When Lincoln finally became president himself as a compromise candidate, one would think he had enough on his plate with the South about to succeed and with a fratricidal war on the horizon. Yet he made time even then to meet with the Mexican Ambassador Matías Romero, who visited him at his home in Springfield shortly after the election. Lincoln wrote Romero a letter reassuring him and the new president of Mexico, Benito Juárez, of his support of the Mexican people and their republic.
By 1863 the US was fully engaged in the Civil War: the Battle of Gettysburg was in full swing, and France had invaded Mexico and set up the puppet emperor, Maximilian. As both Austrian and French troops occupied Mexico, Lincoln—careful not to burn bridges with France lest they unite with the Confederacy—soft-pedaled his aid to the Mexican government in exile. He had his advisers confer secretly with Romero (now without credentials since President Juárez was in El Paso), and even met with him personally on several occasions. Mary Todd Lincoln and Romero went on shopping trips together and had intimate conversations. Romero used the Lincoln letter of friendship to approach banks in New York, Boston, Philadelphia, and San Francisco to solicit investors to buy a Mexican bond issue. He was able to raise over $18 million.
As the war came to an end in the east, he was able to circumvent Secretary of State Henry Seward’s cautious approach and help persuade Lincoln to order General Grant to move over 50,000 troops under the command of General Sheridan to the Texas border, including thousands of “colored troops” (as the African-American soldiers were known at the time). The goal was to help Mexicans at the end of the US Civil War to drive out the French. Sheridan purposely “lost” 30,000 repeating rifles on the border where the Juárez army could find them. Although Lincoln would be assassinated shortly after the surrender of Appomattox, his generals continued to help Mexico. They encouraged the recently-discharged troops to form the American Legion of Honor which would fight side by side with the Mexicans, helping rid the country of the last remnants of European occupation.
In 1947, Harry Truman, a Democrat, came to Mexico to reaffirm what a Republican president, Abraham Lincoln, had affirmed throughout his career: the Mexican people are not only our neighbors but the entire southwestern US was formerly their territory. Mexico and the US share today a vast territory in North America and neither side can afford animosity or discord. Americans were the first illegal immigrants to their country, violating their laws, fomenting revolt, and later with our army violating their sovereign territory. It is well to remember that when we are tempted to react with frustration or impatience.

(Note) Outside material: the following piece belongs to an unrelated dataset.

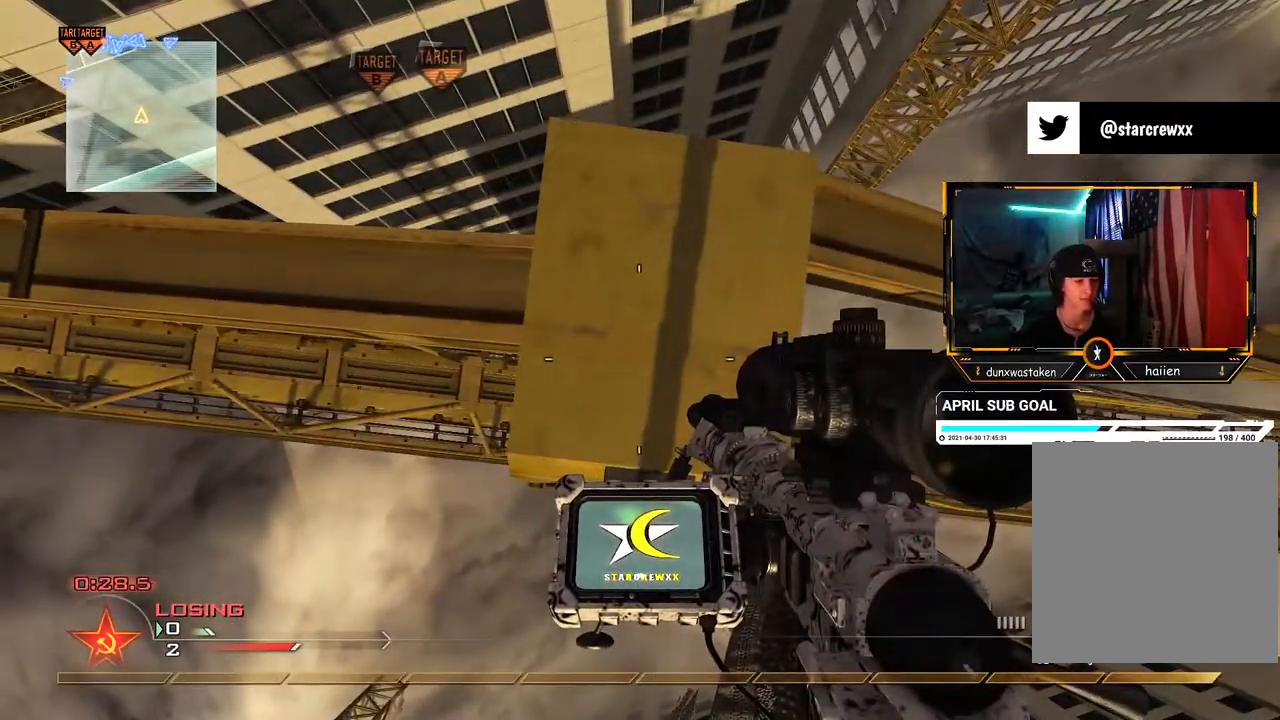
{"buttons": [], "left_stick": "center", "right_stick": "center", "events": []}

Our later history under Lincoln made us allies, helping to rid Mexico (and us) of an unwelcomed foreign power in this hemisphere. As an American historian, living and teaching in Mexico, it is my hope that this re-visioning of our mutual histories in Abraham Lincoln and Mexico might quiet the polemics raging in the US since the recent election, and let us hear the quieter voices which speak to us from the past about how we might be “good neighbors” once again.